Apache contre le symbole omniprésent de promotion du calibre d’une Mercedes AMG dans le rap allemand avec un scooter. « Ils me parlent coke et coups de couteau/ Mais faut qu’ils partent quand nos scooters se remettent à hurler‘ dit-il, et dans ‘Tunfisch & Weinbrand’, il va même plus loin lorsque son moi lyrique sur le siège arrière de sa Maybach se dispute sur la voiture qu’il devrait acheter ensuite, puis arrive à la conclusion qu’il devrait acheter celle-ci. Le jeu a déjà joué, et donc la décision tombe sur un vélo. Un vélo, exactement, c’est ce à quoi l’auditeur de radio allemand moyen peut s’identifier, ce n’est en quelque sorte subversif qu’au deuxième ou troisième coup d’œil formé à la pop.

La troisième et dernière questionqui se pose est la question de la permanence. Bien sûr, vous pouvez détester « Last Christmas », mais la chanson aura toujours une place dans la mémoire collective et pop-culturelle. On peut se demander si les gens parleront encore de « scooters » dans 25 ans. Mais cela a moins à voir avec la chanson elle-même qu’avec notre ère numérique, dans laquelle la valeur fondamentale de la musique a changé. Pour accommoder les pessimistes culturels qui, heureusement, n’ont pas abandonné après le premier paragraphe : Bien sûr, la musique d’aujourd’hui a une fonction sociale différente de celle d’il y a 25 ans. Cela tient aussi au fait qu’il est universellement disponible, que le lien que l’on tisse avec un disque physique est forcément différent du lien que l’on a avec un paquet de données numériques.

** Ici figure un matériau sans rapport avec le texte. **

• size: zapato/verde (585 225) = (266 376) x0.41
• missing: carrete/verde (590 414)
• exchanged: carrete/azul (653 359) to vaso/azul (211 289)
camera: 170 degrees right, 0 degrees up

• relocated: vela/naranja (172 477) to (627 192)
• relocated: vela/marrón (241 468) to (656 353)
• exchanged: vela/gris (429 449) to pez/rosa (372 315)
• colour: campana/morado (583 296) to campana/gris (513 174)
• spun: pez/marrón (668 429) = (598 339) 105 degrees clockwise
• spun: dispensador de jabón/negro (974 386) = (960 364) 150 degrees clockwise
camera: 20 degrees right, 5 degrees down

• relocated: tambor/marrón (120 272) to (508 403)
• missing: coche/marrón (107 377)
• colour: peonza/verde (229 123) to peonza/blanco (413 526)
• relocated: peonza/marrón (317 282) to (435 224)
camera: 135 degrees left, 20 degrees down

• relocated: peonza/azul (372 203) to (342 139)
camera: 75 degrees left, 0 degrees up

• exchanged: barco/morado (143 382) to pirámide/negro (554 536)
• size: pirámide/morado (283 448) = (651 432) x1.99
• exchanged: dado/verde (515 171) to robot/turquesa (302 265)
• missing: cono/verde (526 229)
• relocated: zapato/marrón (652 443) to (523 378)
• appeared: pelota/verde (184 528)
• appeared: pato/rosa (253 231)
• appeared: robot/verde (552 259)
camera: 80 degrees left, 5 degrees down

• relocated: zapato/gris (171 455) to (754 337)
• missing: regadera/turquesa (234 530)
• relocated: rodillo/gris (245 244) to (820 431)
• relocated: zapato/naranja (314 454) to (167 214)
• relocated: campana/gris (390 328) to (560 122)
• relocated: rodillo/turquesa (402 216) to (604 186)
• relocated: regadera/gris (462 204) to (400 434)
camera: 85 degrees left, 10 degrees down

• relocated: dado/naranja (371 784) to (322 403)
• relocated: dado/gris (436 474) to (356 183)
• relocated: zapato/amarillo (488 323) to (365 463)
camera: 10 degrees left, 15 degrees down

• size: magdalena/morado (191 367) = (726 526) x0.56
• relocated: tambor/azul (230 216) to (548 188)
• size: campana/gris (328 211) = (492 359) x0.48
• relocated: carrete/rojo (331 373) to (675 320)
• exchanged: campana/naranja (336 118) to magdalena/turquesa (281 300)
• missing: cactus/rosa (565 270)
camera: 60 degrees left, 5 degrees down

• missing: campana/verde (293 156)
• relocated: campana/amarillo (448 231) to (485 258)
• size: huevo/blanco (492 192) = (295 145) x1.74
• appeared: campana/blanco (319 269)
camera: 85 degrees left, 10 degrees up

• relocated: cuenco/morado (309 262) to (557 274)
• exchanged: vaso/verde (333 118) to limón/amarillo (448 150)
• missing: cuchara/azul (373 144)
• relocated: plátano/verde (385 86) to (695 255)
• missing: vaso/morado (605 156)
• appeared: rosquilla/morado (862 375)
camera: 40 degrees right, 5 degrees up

Fondamentalement, la connexion à la musique est différente si sa disponibilité n’est pas qu’un simple balayage. Découvrir la musique et écouter de la musique en 2023 est simplement une technique culturelle différente de celle d’il y a 25 ans et cela signifie que dans la plupart des cas, une chanson n’est plus un produit artistique indépendant pour beaucoup de gens, mais juste une partie d’une liste de lecture toujours mise à jour qui forme la bande sonore d’un été, ou peut-être juste de vacances. « Roller » est synonyme de cette époque. Peut-être que la piste restera dans les mémoires pour exactement cela.